— Isso não pode ser assim, senhor D. Quixote — respondeu a duquesa; — é forçoso que o sirvam quatro das minhas donzelas, lindas como umas flores.
— Para mim — respondeu D. Quixote — não seriam flores, mas espinhos que me pungiriam a alma. Não entram no meu aposento nem mulheres nem coisa que o pareça, se Vossa Excelência não mandar o contrário. Deixe-me levantar uma muralha entre a minha honestidade e os meus desejos, e não quero perder este costume, pela liberalidade com que Vossa Alteza pretende honrar-me e favorecer-me. Enfim, prefiro dormir vestido, a consentir que alguém me dispa.
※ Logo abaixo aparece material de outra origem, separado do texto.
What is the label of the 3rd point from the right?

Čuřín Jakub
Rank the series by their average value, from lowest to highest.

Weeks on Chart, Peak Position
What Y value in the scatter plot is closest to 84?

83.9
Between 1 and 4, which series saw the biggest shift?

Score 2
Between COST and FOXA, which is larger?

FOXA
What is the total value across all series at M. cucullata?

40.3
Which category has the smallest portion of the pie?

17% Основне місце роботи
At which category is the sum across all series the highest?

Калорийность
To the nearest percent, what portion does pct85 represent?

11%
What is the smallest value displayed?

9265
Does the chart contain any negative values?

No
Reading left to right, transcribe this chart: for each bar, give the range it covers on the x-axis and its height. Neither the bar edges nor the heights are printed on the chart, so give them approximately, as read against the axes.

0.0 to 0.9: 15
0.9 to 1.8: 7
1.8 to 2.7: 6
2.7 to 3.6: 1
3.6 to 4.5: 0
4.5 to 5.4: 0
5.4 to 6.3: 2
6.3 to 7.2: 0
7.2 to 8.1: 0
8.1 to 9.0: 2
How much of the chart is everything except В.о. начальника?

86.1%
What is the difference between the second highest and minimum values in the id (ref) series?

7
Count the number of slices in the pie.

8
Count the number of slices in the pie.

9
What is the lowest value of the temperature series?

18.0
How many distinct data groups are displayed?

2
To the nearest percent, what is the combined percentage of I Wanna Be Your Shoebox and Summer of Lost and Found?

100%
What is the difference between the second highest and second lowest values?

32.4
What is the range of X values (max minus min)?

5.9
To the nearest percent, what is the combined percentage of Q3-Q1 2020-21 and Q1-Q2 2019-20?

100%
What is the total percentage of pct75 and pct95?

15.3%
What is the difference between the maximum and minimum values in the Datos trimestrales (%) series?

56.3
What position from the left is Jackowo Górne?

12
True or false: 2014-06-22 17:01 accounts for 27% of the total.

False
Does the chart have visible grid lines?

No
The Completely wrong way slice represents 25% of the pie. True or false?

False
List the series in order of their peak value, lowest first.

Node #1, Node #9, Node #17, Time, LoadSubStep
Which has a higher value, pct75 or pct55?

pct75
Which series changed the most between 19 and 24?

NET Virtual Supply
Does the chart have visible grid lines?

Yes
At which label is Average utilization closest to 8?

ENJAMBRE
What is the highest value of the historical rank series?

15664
— Basta! basta! senhor D. Quixote — acudiu a duquesa — por minha vida que darei as mais apertadas ordens para que não entre no seu quarto nem uma mosca sequer. Por minha culpa não há-de ter nem o mais leve detrimento a decência do senhor D. Quixote, que, segundo me dizem, a virtude que mais campeia entre as muitas que o ornam é a da castidade. Dispa-se Vossa Mercê, e vista-se sozinho e à sua vontade, como e quando quiser, que não haverá quem lho impeça, porque dentro do seu aposento achará tudo o que lhe pode ser preciso, e que dispense de abrir a porta, quando lá estiver. Viva mil séculos a grande Dulcineia del Toboso, e espalhe-se o seu nome por toda a redondeza do globo, pois mereceu ser amada por tão valente e casto cavaleiro! e os benignos céus infundam no coração de Sancho Pança, do nosso governador, um desejo de acabar depressa com os seus açoites, para que o mundo torne a desfrutar a formosura de tão excelsa senhora.